College Lacrosse

Notre Dame lacrosse transforms itself into offensive force

Welcome to "Extreme Makeover: Dome Edition."

For years, the Notre Dame men's lacrosse program was known for strong defenses that anchored tight wins.


The 2014 squad, led in part by junior attackman Conor Doyle (Gilman) and senior midfielder Jim Marlatt (River Hill), earning a new label: offensive juggernaut.

In their last four games, the Fighting Irish have a combined 60 goals — including 27 in two NCAA tournament games. Only top-seeded and reigning national champion Duke (39 goals) has scored more in the postseason.


No longer reliant on the defense, sixth-seeded Notre Dame (11-5) — which will meet seventh-seeded Maryland (13-3) in the second of two national semifinals Saturday at 3:30 p.m. at M&T Bank Stadium — is diving into unfamiliar waters.

"We do have a certain confidence," Doyle said. "I think we have been playing pretty loose recently. We're on a [five-game] winning streak now, and I think that just adds to our confidence."

Fans have not seen this kind of display on offense since 2008, the last time the Irish scored a total of 60 goals in a four-game span. .

The Fighting Irish have at least 15 goals in six games this season, which is the most since the 2008 team also did it six times. And the current squad has averaged 12.1 goals, which would tie the number recorded in 2008 and is tied for No. 11 in the nation.

This year's squad features Doyle, a Towson native who is the only player on the roster to register at least one point in every contest this spring, and sophomore attackman Matt Kavanagh, whose 65 points (35 goals and 30 assists) are the most by a Notre Dame player since Tom Glatzel had 40 goals and 27 assists in 2001.

The attack has gotten some aid from the midfield. Freshman Sergio Perkovic has boosted his output, averaging 2.0 points in the team's five-game winning streak after averaging 1.5 points in the first 11 contests. Senior Jim Marlatt (River Hill) has compiled seven points over that same stretch.

"Our middies are stepping up," Kavanagh said. Opposing defenses "are on me and Conor, kind of shutting us off and playing pressure. So it gives the middies a lot more room to work. So we have to work around them and give them some shots, and they've been falling."

An unlikely source for offense has been a defense savvy enough to convert turnovers and stops into transition opportunities. That development is embodied by junior short-stick defensive midfielder Jack Near, who has nine goals and five assists and is on a six-game point streak.


"In years past, we would just try and get possession of the ball after we got a stop by the defense and set up our offense and we'd go into it," said Doyle, who has 30 goals and 15 assists. "This year, when the defensive middies cross midfield, we're attacking right away. I think that's made a difference for us."

ESPN analyst Mark Dixon said the credit for the offense's makeover should go to coach Kevin Corrigan.

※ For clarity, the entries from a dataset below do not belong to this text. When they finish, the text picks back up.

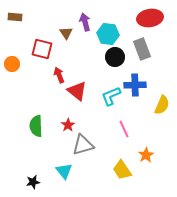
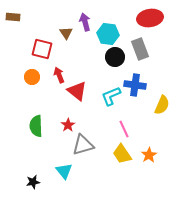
brown rectangle: moved 2 px left
gray rectangle: moved 2 px left
orange circle: moved 20 px right, 13 px down
blue cross: rotated 10 degrees clockwise
orange star: moved 3 px right
yellow trapezoid: moved 16 px up
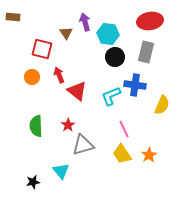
red ellipse: moved 3 px down
gray rectangle: moved 6 px right, 3 px down; rotated 35 degrees clockwise
cyan triangle: moved 3 px left
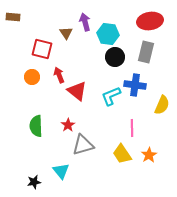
pink line: moved 8 px right, 1 px up; rotated 24 degrees clockwise
black star: moved 1 px right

"They've just taken the reins off that offense," Dixon said. "I think Kevin Corrigan is a tremendous coach, and he's smart enough to realize that sometimes you need to get out of the way and you need to just let your kids play. And I think that's what Notre Dame has done, and it has been fun to watch because those guys can sling it and they can get up and down the field."

For his part, Corrigan is quick to point out that this is the same offense that opened the season with 19 goals on Jacksonville, 11 on North Carolina and 18 on Virginia in the team's first three wins.

"We've been productive offensively on and off all year, but just like every team, we're going through the throes of a season and learning when people defend us well or do something against us that causes us problems or when somebody on our team is struggling, where do you go next and what do you do next," he said. "So I don't look at it the same way you do because I remember beating Maryland, 6-5, [in an ACC tournament semifinal on April 25] in probably the biggest game of the year for us. You're playing the game you're playing. That's the biggest thing."

The Fighting Irish scored just 14 goals in two meetings with the Terps earlier in the season, but Maryland coach John Tillman is understandably wary of Notre Dame's transformation.


"If you look at the number of goals they've been scoring lately, they are a different team," he said. "I think they're attacking so much more in unsettled situations, transition. So that's something that is concerning to us. We've got to make sure that we understand that this is not the team that we played a month ago in terms of style and maybe some of the things that they're doing."